SearchGraph¶
The SearchGraph class defines an abstract interface for all graph classes.
- class deglib.graph.SearchGraph(graph_cpp: SearchGraph)¶
Bases:
ABC- search(query: ndarray, eps: float, k: int, filter_labels: None | ndarray | Filter = None, max_distance_computation_count: int = 0, entry_vertex_indices: List[int] | None = None, threads: int = 1, thread_batch_size: int = 0) Tuple[ndarray, ndarray]¶
Approximate nearest neighbor search based on yahoo’s range search algorithm for graphs.
Eps greater 0 extends the search range and takes additional graph vertices into account.
It is possible to limit the amount of work by specifying a maximal number of distances to be calculated. For lower numbers it is recommended to set eps to 0 since its very unlikely the method can make use of the extended the search range.
- Parameters:
query – A feature vector for which similar feature vectors should searched.
eps – Controls how many nodes are checked during search. Lower eps values like 0.001 are faster but less accurate. Higher eps values like 0.1 are slower but more accurate. Should always be greater 0.
k – The number of results that will be returned. If k is smaller than the number of vertices in the graph, k is set to the number of vertices in the graph.
filter_labels – A numpy array with dtype int32, that contains all labels that can be returned or an object of type Filter, that limits the possible results to a given set. All other labels will not be included in the result set.
max_distance_computation_count – Limit the number of distance calculations. If set to 0 this is ignored.
entry_vertex_indices – Start point for exploratory search. If None, a reasonable default is used.
threads – The number of threads to use for parallel processing. It should not excel the number of queries. If set to 0, the minimum of the number of cores of this machine and the number of queries is used.
thread_batch_size – If threads != 1, the number of queries to search in the same thread.
- Returns:
A tuple containing (indices, distances) where indices is a numpy-array of shape [n_queries, k] containing the indices to the closest found neighbors to the queries.
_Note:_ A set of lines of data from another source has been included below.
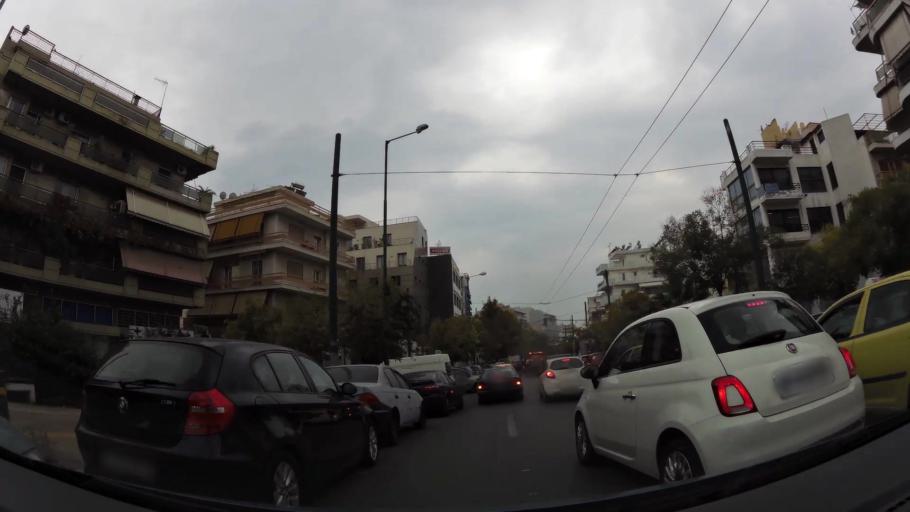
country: GR
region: Attica
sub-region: Nomarchia Athinas
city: Dhafni
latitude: 37.9598
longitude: 23.7364
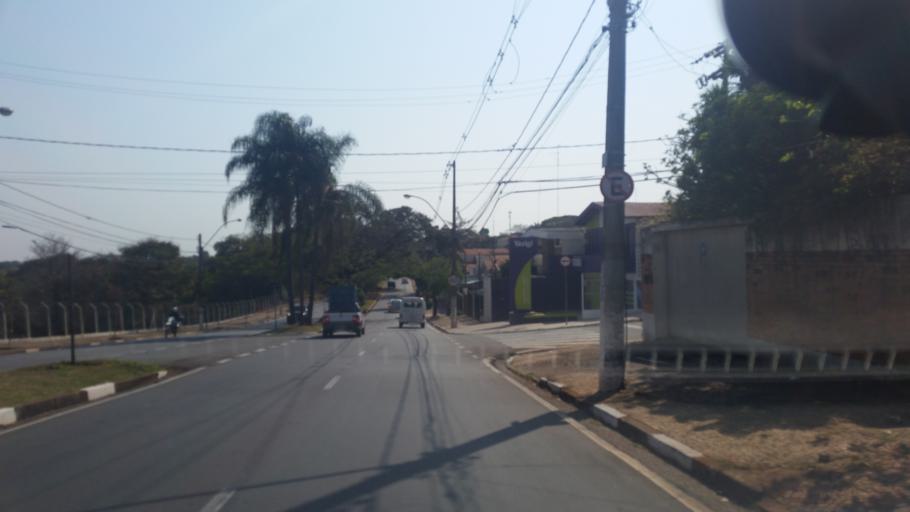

Distances is a numpy-array of shape [n_queries, k] containing the distances to the closest found neighbors.
- abstract size() int¶
- Returns:
the number of vertices in the graph
- abstract get_edges_per_vertex() int¶
- Returns:
the number of edges of each vertex
- abstract get_feature_space() SpaceInterface¶
- Returns:
the feature space
- abstract get_external_label(internal_index: int) int¶
Translates external labels to internal index
- Parameters:
internal_index – The internal index to translate
- Returns:
The external label
- abstract get_internal_index(external_label: int) int¶
Translates internal index to external label
- Parameters:
external_label – The external label to translate
- Returns:
The internal index
- abstract get_neighbor_indices(internal_index: int, copy: bool = False) ndarray¶
Get the indices (internal index) of the given vertex.
- Parameters:
internal_index – The internal index to get the neighbors of
copy – If True the returned neighbor indices are a copy, otherwise they reference internal graph data.
- Returns:
The internal index
- get_feature_vector(index: int, copy: bool = False) ndarray¶
Get the feature vector of the given internal index.
- Parameters:
index – The internal index to get the feature vector of
copy – If True the returned feature vector is a copy, otherwise a reference to the graph data is returned.
- Returns:
The feature vector of the given index
- abstract has_vertex(external_label: int) bool¶
- Returns:
whether the given external label is present in the graph.
- abstract has_edge(internal_index: int, neighbor_index: int) bool¶
- Returns:
whether the vertex at internal_index has an edge to the vertex at neighbor_index.
- get_entry_vertex_indices() List[int]¶
Creates a list of internal indices that can be used as starting point for an anns search.
- abstract has_path(entry_vertex_indices: List[int], to_vertex: int, eps: float, k: int) List[ObjectDistance]¶
Returns a path from one of the entry vertex indices to the given to_vertex.
- Parameters:
entry_vertex_indices – List of start vertices
to_vertex – The vertex to find a path to
eps – Controls how many nodes are checked during search. Lower eps values like 0.001 are faster but less accurate. Higher eps values like 0.1 are slower but more accurate. Should always be greater 0.
k – TODO
- abstract explore(entry_vertex_index: int, k: int, include_entry: bool, max_distance_computation_count: int) ResultSet¶
An exploration for similar element, limited by max_distance_computation_count
- Parameters:
entry_vertex_index – The start point for which similar feature vectors should be searched
k – The number of similar feature vectors to return
include_entry – If True, the entry vertex is included in the result set.
max_distance_computation_count – Limit the number of distance calculations. If set to 0 this is ignored.